Les grandes vacances approchent et, cette année encore, il est grand temps de songer à un plan pour éviter de passer deux semaines entières chez sa belle-famille. Ce qui signifie trouver une destination et, bien souvent, l’hébergement qui va avec. Les nuits à l’hôtel sont synonymes de (au moins) deux plaisirs un peu honteux : ne pas devoir faire son lit, d’une part, et profiter d’un buffet de petit-déjeuner à volonté d’autre part. Alors que notre ordinaire se satisfait pleinement de deux tartines et d’un café, voire d’un jus d’orange maison et d’une viennoiserie ou d’un muesli pour les plus motivés, rares sont ceux qui résisteront aux débauches de calories proposées en offrande sacrificielle aux adeptes du voyage.
Pourtant, à part sur l’autoroute A31 un vendredi soir, il y a peu d’autres endroits où l’on peut se surprendre à détester autant son prochain. Les raisons de commencer sa journée de mauvaise humeur semblent aussi variées que le choix de victuailles qui nous sont proposées pour rompre le jeûne. De la machine à café désespérément lente, à l’impatient Anglais qui se rue sur les tranches de bacon sans attendre son tour, vous savez que la réussite de votre petit-déjeuner dépend d’orientations stratégiques qui laissent peu de place à l’improvisation. Il faut distinguer ce qui a l’air vraiment bon de ce qui vous fait envie mais que vous regretterez à votre prochain passage sur la balance ou chez le médecin, et, surtout, détecter les plateaux sur lesquels ne restent que quelques morceaux défraîchis et vont bientôt être renouvelés, créant un tsunami à côté duquel la ruée sur les transats à l’heure de l’ouverture de la piscine fera office d’aimable bousculade.
L’enfer ne se limite pas qu’au buffet. Le choix de la table doit satisfaire des besoins a priori incompatibles : être isolé mais pas trop éloigné de la nourriture, ne pas se trouver dans un lieu de passage où l’on serait à la merci d’une assiette renversée, disposer d’un espace suffisant pour que le voisin de derrière ne percute pas votre chaise à chaque fois qu’il se lève et, évidemment, être d’une propreté irréprochable. Il est inconcevable de s’asseoir à une place avec un simple rond de café sur le set en papier, comme si vous ne comptiez pas vous-même recouvrir l’endroit de tâches de gras, de traces de liquide divers et de miettes en tous genre. Et surtout, si possible, retrouver la même place tous les matins, pour éviter de perdre tous ses repères.
Ensuite, vous avez le choix entre vous occuper des plateaux de vos gamins, et boire votre café froid si vous ne voulez pas faire de nouveau quinze minutes de queue, ou les laisser se débrouiller, pour constater, désespéré, que votre petit dernier n’a pas faim maintenant, et ne termine pas sa demi banane, alors que dans deux heures il pourra dévorer trois bols de Chocapics et cinq ou six tartines. Pour passer le temps, une fois assis, on pourra bien sûr se distraire en observant ceux qui veulent rentabiliser leurs 28 euros et préparent des sandwichs clandestins, qu’ils planqueront dans le sac à main de madame. Une petite odeur de charcuterie qui vous remonte dans les sinus chaque fois que vous cherchez votre token Luxtrust constituera certainement un souvenir de vacances aussi original que durable.

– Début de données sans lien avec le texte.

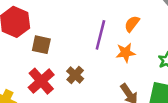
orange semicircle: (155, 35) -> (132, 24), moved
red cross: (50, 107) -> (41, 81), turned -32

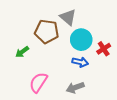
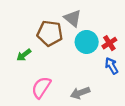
red cross: (104, 49) -> (109, 43), moved
blue arrow: (80, 62) -> (112, 66), moved, turned -133

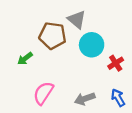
red cross: (109, 43) -> (116, 63), moved
blue arrow: (112, 66) -> (118, 98), moved

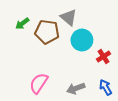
green arrow: (25, 59) -> (22, 24), moved

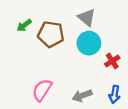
gray triangle: (69, 17) -> (87, 17), moved
blue arrow: (106, 87) -> (115, 94), turned -140

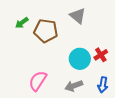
cyan circle: (89, 43) -> (80, 59), moved

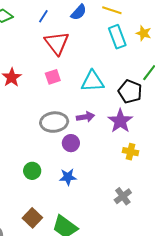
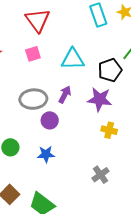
black pentagon: (130, 91) -> (110, 70), turned 30
purple arrow: (85, 117) -> (65, 95), turned -54
purple star: (120, 121) -> (100, 99), turned -30

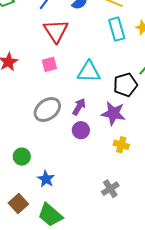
gray ellipse: (33, 99) -> (47, 110), turned -36
purple circle: (50, 120) -> (81, 130), moved
blue star: (46, 154) -> (46, 179), moved, turned 30

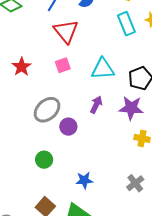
gray ellipse: (47, 110) -> (47, 110), moved
purple circle: (81, 130) -> (68, 127), moved
blue star: (46, 179) -> (84, 180), moved, turned -30

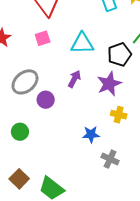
purple star: (131, 108) -> (109, 84), turned -30
blue star: (84, 180) -> (91, 134), moved
gray cross: (135, 183) -> (110, 159), turned -30

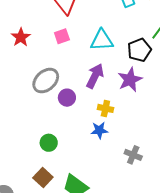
purple arrow: (74, 79) -> (95, 76), size x1.4
yellow cross: (119, 115) -> (105, 108), moved
green circle: (20, 132) -> (49, 143), moved
blue star: (91, 134) -> (99, 130), moved

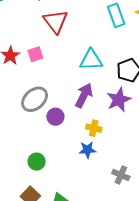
pink square: (62, 36) -> (35, 54), moved

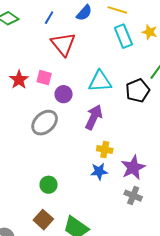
pink square: (35, 54) -> (44, 78), turned 35
purple star: (119, 100) -> (133, 168), moved
purple circle: (55, 117) -> (64, 94), moved

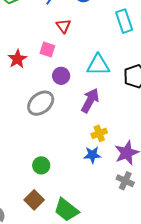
red triangle: (63, 44) -> (63, 26), size x0.6
pink square: (44, 78) -> (47, 50), moved
yellow cross: (105, 150) -> (99, 133), turned -35

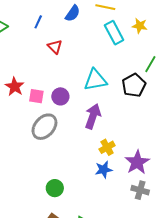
pink square: (47, 50) -> (36, 96), moved

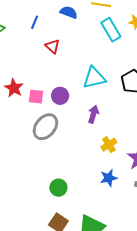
blue semicircle: (73, 13) -> (69, 12), turned -102
purple arrow: (93, 116) -> (93, 114), size x0.7
blue star: (104, 170) -> (109, 178), moved

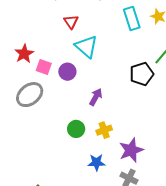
cyan triangle: (94, 78) -> (86, 47), moved, turned 40
gray ellipse: (45, 127) -> (30, 95), moved
green circle: (58, 188) -> (76, 129), moved

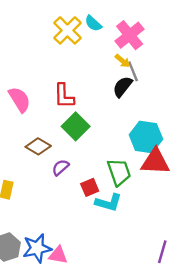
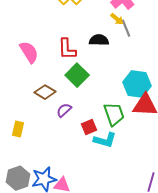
black semicircle: (123, 87) -> (99, 40), moved, turned 54

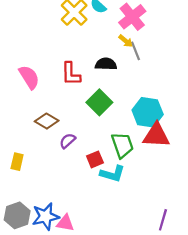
green square: (77, 75) -> (99, 102), moved

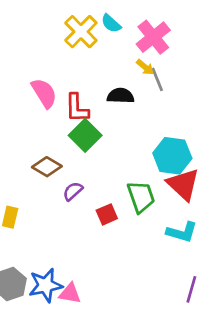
pink semicircle: (29, 77) -> (44, 93), moved
green square: (99, 102) -> (85, 135), moved
red triangle: (156, 135) -> (183, 184), turned 40
cyan L-shape: (112, 174) -> (182, 232), moved

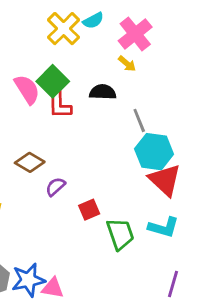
cyan semicircle: (111, 23) -> (93, 20), turned -70
gray line: (157, 79) -> (139, 120), moved
green square: (85, 135) -> (53, 81), moved
green trapezoid: (141, 197) -> (120, 234), moved

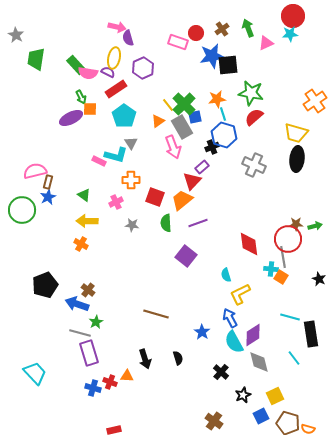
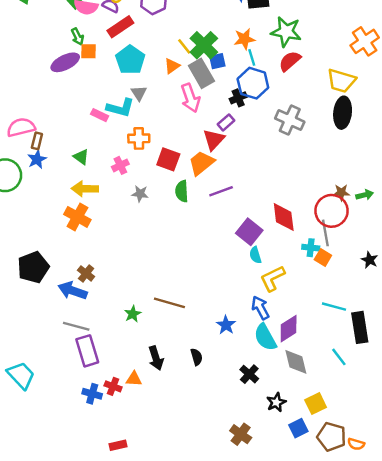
orange cross: (81, 244) -> (77, 217), size x1.5
purple square: (186, 256) -> (249, 232), moved
green star: (96, 322) -> (133, 314), moved

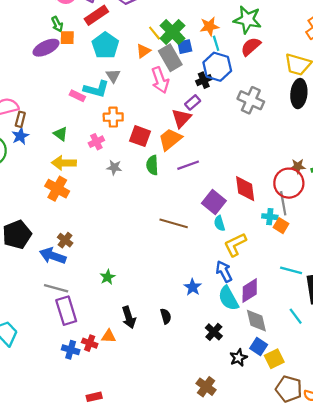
brown line: (169, 303) -> (174, 223), moved
blue square: (298, 428) -> (259, 346), moved, turned -30

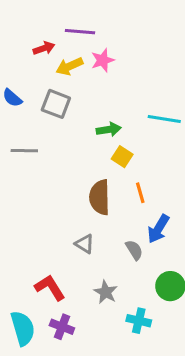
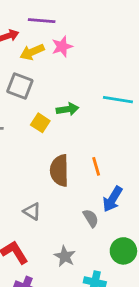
yellow square: (122, 157) -> (40, 123), moved
gray triangle: (85, 244) -> (32, 211), moved

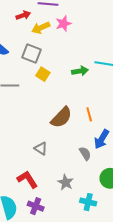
green arrow: (68, 109) -> (80, 71), moved
yellow square: (40, 123) -> (43, 74), moved
brown semicircle: (59, 171) -> (61, 117), turned -135

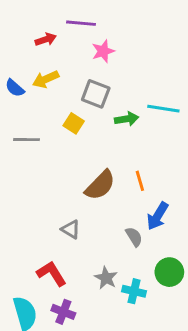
yellow arrow: (41, 28) -> (46, 79), moved
gray square: (31, 54) -> (96, 94), moved
cyan cross: (88, 202) -> (134, 291), moved

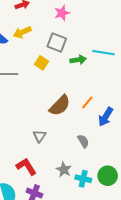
orange line: (140, 181) -> (87, 102), turned 56
blue arrow: (158, 216) -> (106, 117), moved
gray triangle: (71, 229) -> (39, 136), turned 32
green circle: (169, 272) -> (108, 176), moved

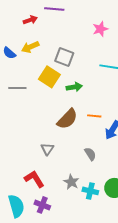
pink star: (62, 13) -> (100, 29), moved
green arrow: (78, 60) -> (74, 87), moved
yellow square: (42, 63) -> (49, 77), size x1.5
orange line: (87, 102) -> (94, 116), turned 56

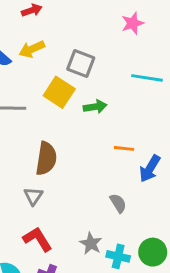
brown semicircle: (67, 119) -> (46, 159), moved, turned -35
gray triangle: (47, 149) -> (33, 196), moved

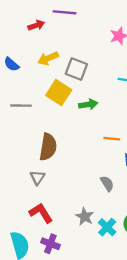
yellow arrow: (32, 49) -> (48, 58), moved
cyan cross: (118, 256) -> (107, 227), turned 30

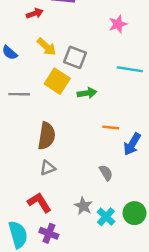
yellow arrow: (48, 58) -> (47, 47), turned -114
gray triangle: (37, 178) -> (48, 168), moved, turned 35

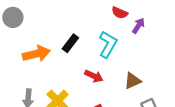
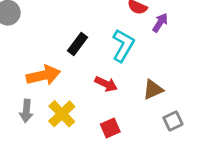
orange arrow: (36, 54) -> (43, 75), moved

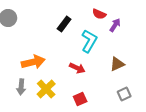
black rectangle: (78, 44) -> (64, 24), moved
brown triangle: (153, 90) -> (117, 64), moved

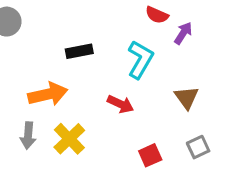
black rectangle: (64, 24) -> (79, 51), moved, turned 42
brown triangle: (117, 64) -> (187, 97), turned -42
red square: (80, 99) -> (150, 155), moved

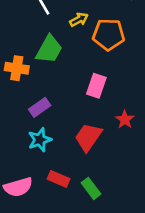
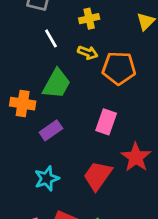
yellow arrow: (79, 20) -> (88, 53), turned 48
purple rectangle: (40, 107) -> (51, 130), moved
red star: (125, 120) -> (136, 157), size x1.5

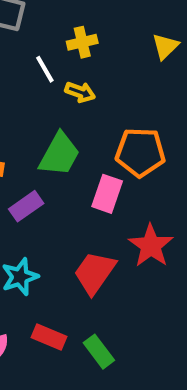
white line: (51, 38) -> (45, 69), moved
orange pentagon: (119, 68) -> (140, 152), moved
green trapezoid: (57, 84) -> (59, 154), moved

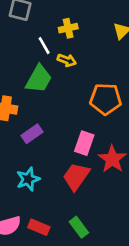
green trapezoid: (59, 154) -> (39, 79), moved
pink rectangle: (107, 194) -> (84, 143), moved
red rectangle: (49, 337) -> (39, 227), moved

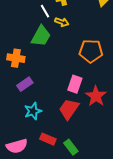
purple rectangle: (32, 134) -> (25, 84), moved
red rectangle: (39, 227) -> (48, 139), moved

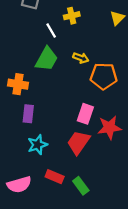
yellow arrow: (62, 22) -> (81, 58), moved
purple rectangle: (25, 84) -> (28, 114), turned -49
red star: (96, 96) -> (109, 128), turned 30

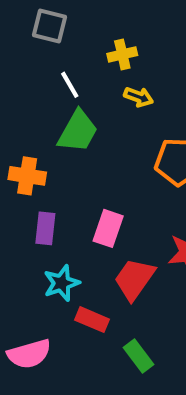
white line: (51, 30) -> (70, 85), moved
yellow arrow: (81, 58) -> (138, 97), moved
pink rectangle: (85, 114) -> (108, 228), moved
red rectangle: (55, 177) -> (92, 320), moved

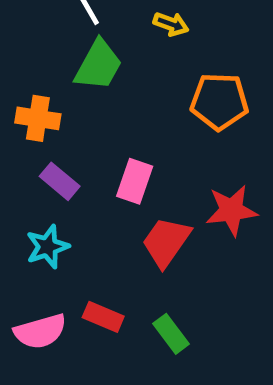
purple rectangle: (45, 228) -> (60, 181), turned -56
cyan star: (62, 283) -> (48, 247), moved
red rectangle: (92, 320) -> (103, 317), moved

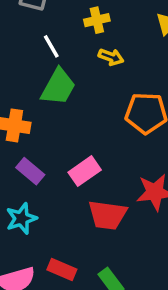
pink rectangle: (135, 181) -> (85, 171), turned 36
red trapezoid: (166, 242) -> (107, 215), turned -117

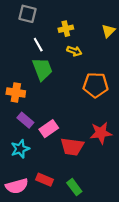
green trapezoid: (58, 87) -> (42, 69), turned -50
pink rectangle: (85, 171) -> (49, 129), moved

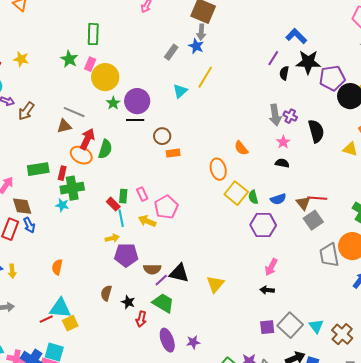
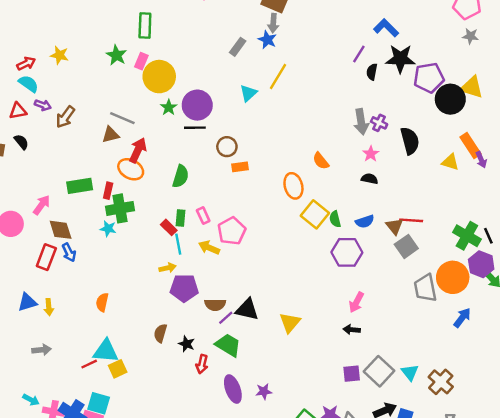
green semicircle: (105, 149) -> (181, 176), moved

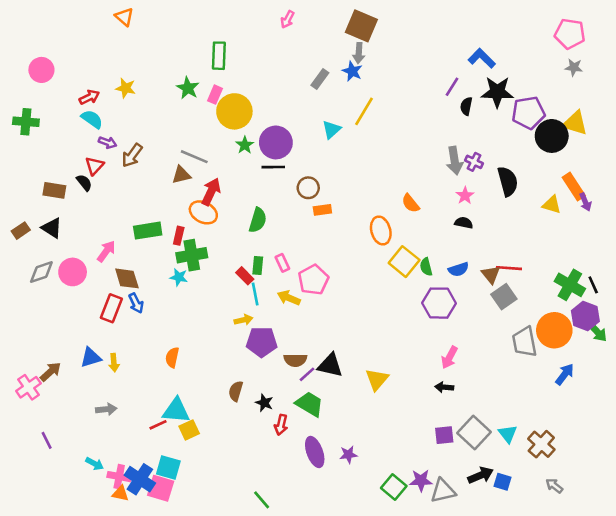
red triangle: (18, 111) -> (95, 166), moved, turned -36

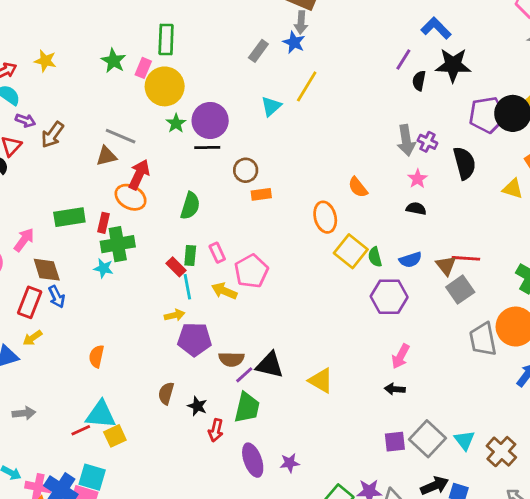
green rectangle: (219, 56) -> (166, 40), moved
purple pentagon: (528, 113) -> (487, 115), moved
yellow arrow: (114, 363) -> (32, 338), moved, turned 60
yellow triangle: (377, 379) -> (321, 381), turned -40
green trapezoid: (310, 404) -> (247, 408), turned 72

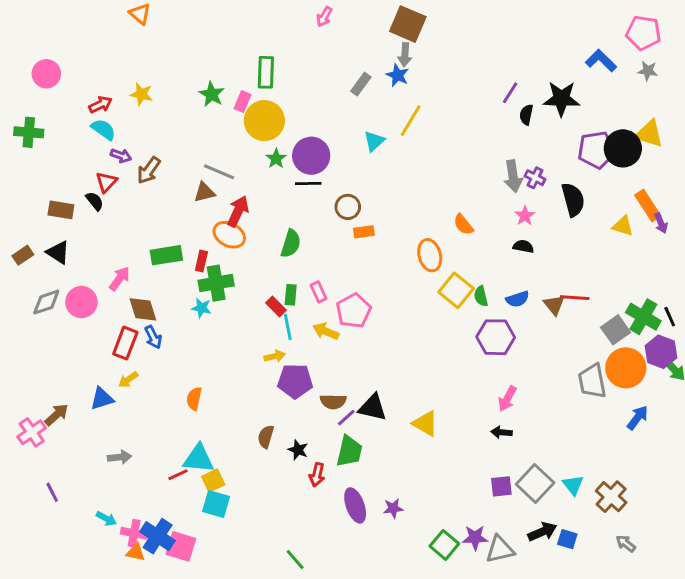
blue L-shape: (436, 28) -> (601, 61), moved
gray square: (460, 290) -> (616, 330), moved
cyan square: (92, 477) -> (216, 504), moved

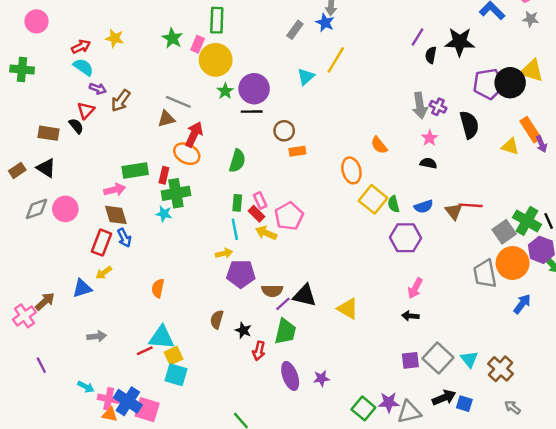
pink arrow: (119, 279) -> (115, 190), moved, turned 40
red rectangle: (276, 306) -> (256, 214), moved

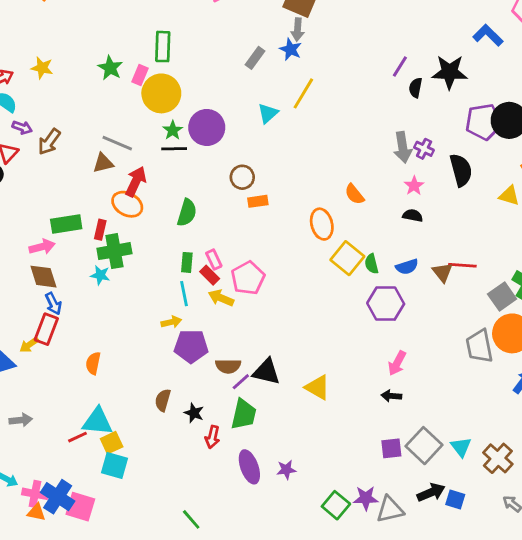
black line: (252, 112) -> (174, 149), moved
red rectangle: (101, 243) -> (46, 329), moved

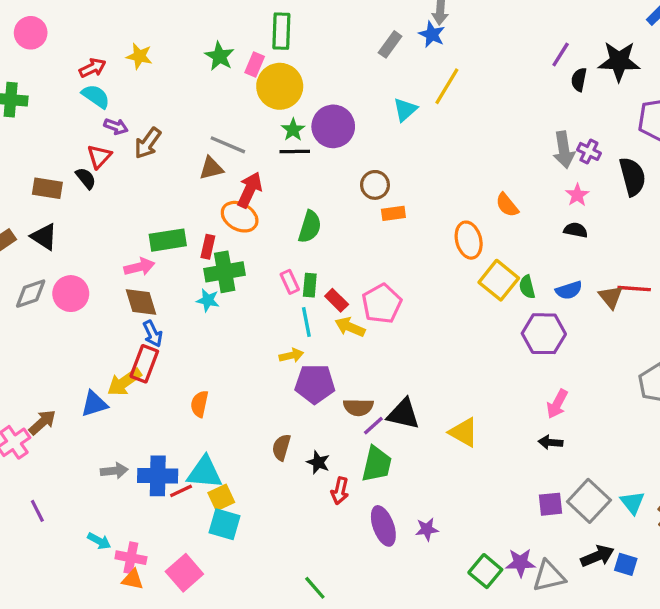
pink rectangle: (214, 260) -> (290, 282), moved
yellow arrow: (29, 345) -> (124, 382), size x1.5
blue cross: (58, 497) -> (158, 476), moved, turned -32
pink square: (80, 507) -> (184, 573), turned 32

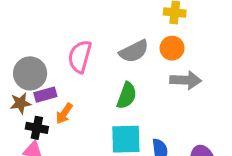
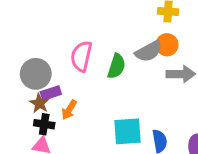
gray semicircle: (134, 51) -> (149, 51), moved
green semicircle: (127, 96) -> (116, 66), moved
brown star: (21, 103) -> (39, 103), moved, turned -30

Le plus haut degré sur l’échelle de Richter du petit-déjeuner est sans doute atteint au parc Disneyland. Il faut se lever aux aurores pour espérer arriver à l’ouverture des hostilités. Ensuite, après quarante minutes d’attente le ventre creux, il faut manger le plus vite possible pour profiter des attractions avant l’ouverture du parc au grand public. Si vous avez échappé au burn out sur votre lieu de travail, préparez-vous à une nouvelle épreuve pendant vos vacances…
Rescapés de la pandémie de covid-19 et de la prétendue fin de l’ère de l’abondance, les buffets sont désormais l’un des rares endroits où s’exprime pleinement notre volonté. Je fourre mon croissant avec de la confiture de fraise et une tranche de jambon si cela me chante. Mon plateau est mon espace de liberté. Le paradoxe est ainsi entier : bénéficier d’un buffet dont les prodigalités doivent être partagées avec des inconnus. Il n’y a certainement qu’en vacances qu’on est prêts à accepter un tel degré de vie en communauté : après le voyage en avion, et avant la visite au musée ou la journée à la plage, le repas du matin s’inscrit parfaitement dans la logique du tourisme de masse. Ne pas s’y plier, c’est aussi une question... de volonté.